The United Nations and its seventh secretary general, Sloan School alumnus Kofi Annan, were awarded the Nobel Peace Prize Friday (October 12) for striving to create "a better organized and more peaceful world" in the post cold-war era.
The Norwegian Nobel Committee said, "The UN has in its history achieved many successes, and suffered many setbacks. Through this first Peace Prize to the UN as such, the Norwegian Nobel Committee wishes in its centenary year to proclaim that the only negotiable route to global peace and cooperation goes by way of the United Nations."
Annan, 63, was appointed secretary general by the UN General Assembly in 1997 and elected to a second five-year term in June. An active alumnus, he received the SM in management in 1972 and has visited MIT several times in recent years. He delivered the commencement address in 1997.
In that speech, he said:
"When the world thinks of MIT alumni and alumnae who have gone on to assume positions of visibility in their respective fields, as so many have, it correctly imagines Nobel laureates in physics, chemistry and economics, or business tycoons, or engineers improving our daily lives in countless ways. But a secretary general of the United Nations? That's hardly the first answer anyone would blurt out on a TV quiz show!
"And yet, it is not as much of a stretch as it may seem at first. For the ethos of science and engineering shares deep and profound similarities with the 20th century project of international organization. Science and international organizations alike are constructs of reason, engaged in a permanent struggle against the forces of unreason.
Science and international organization alike are experimental; both learn by trial and error and strive to be self-correcting.
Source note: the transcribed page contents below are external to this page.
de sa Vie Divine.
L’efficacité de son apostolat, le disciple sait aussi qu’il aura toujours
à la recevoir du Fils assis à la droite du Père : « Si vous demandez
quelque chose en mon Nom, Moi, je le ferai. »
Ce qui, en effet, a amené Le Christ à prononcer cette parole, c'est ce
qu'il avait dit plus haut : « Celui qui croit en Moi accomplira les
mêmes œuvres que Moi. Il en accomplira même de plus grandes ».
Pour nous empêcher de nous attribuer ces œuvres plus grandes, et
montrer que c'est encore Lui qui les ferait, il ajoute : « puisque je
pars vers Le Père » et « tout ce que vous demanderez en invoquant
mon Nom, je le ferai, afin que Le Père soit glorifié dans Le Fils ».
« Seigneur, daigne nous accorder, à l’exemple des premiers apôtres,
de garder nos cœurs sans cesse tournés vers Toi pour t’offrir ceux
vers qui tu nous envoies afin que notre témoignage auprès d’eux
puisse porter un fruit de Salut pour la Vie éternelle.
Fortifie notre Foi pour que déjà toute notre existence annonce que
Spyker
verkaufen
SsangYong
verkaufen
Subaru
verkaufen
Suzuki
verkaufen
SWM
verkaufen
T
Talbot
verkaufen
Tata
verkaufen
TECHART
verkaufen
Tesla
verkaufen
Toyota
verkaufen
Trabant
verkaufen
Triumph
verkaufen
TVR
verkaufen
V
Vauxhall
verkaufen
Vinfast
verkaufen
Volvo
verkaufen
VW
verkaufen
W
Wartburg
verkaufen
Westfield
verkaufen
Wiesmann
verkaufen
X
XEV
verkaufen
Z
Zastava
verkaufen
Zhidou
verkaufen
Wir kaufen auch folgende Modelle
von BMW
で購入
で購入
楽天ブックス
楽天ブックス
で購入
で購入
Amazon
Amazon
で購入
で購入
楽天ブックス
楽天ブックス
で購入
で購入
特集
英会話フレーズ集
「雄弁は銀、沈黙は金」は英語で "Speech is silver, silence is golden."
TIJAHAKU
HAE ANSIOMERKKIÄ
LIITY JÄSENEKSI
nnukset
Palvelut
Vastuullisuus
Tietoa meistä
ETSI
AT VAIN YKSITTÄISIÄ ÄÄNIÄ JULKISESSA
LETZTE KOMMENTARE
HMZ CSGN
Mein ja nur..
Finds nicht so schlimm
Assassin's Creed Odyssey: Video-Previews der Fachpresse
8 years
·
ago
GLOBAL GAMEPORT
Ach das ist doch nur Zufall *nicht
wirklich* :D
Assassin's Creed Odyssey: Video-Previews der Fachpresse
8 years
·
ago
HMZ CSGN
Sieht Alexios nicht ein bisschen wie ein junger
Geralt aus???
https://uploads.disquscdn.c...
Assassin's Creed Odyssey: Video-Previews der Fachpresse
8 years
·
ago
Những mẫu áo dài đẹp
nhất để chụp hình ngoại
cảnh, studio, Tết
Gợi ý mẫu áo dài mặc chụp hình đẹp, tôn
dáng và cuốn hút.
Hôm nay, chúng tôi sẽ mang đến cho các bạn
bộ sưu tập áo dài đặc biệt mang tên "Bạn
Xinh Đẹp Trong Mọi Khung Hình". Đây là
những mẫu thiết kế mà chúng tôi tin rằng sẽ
Lastly, science and international organization alike speak a universal language and seek universal truths."
Annan was educated at the University of Science and Technology in Kumasi, Ghana; Macalester College in St. Paul, Minn.; and the Institut de Hautes Etudes Internationales in Geneva, before coming to MIT.
Annan, whose father was a provincial governor in Ghana and a Fante tribal chief, is married to Nane Lagergren, a Swedish artist and lawyer. His wife's uncle, Swedish diplomat Raoul Wallenberg, helped thousands of Hungarian Jews escape from the Nazis during World War II. The Annans have three children.
A career UN diplomat, Annan speaks English, French and several African languages. When told about the Peace Prize, Annan said, "It is humbling. It's great recognition for the staff."
This modesty and humility would not surprise his Sloan School classmates in 1971-72. In 1998, after he convinced Saddam Hussein to allow UN arms inspections to resume in Iraq, they recalled Annan as a man with a commanding presence despite his soft-spoken demeanor.
"He's a listener and an observer," said Zwi Kohorn, an Israeli. "He'd see how things developed and then involve himself as a mediator."
"(His) calm exterior hides a rigid sense of principles," said Michael Peny, who was a Sloan Fellow along with Annan. Another Sloan Fellow, Carl "Pete" Peterson, remembered asking how the UN reconciles conflicting agendas. "You build a consensus around a common vision," Annan told him. "It's better to do something that do nothing."
Retired Sloan School Associate Dean Peter Gil, who interviewed Annan when he was nominated for the fellowship, said,"He was very much at peace with himself."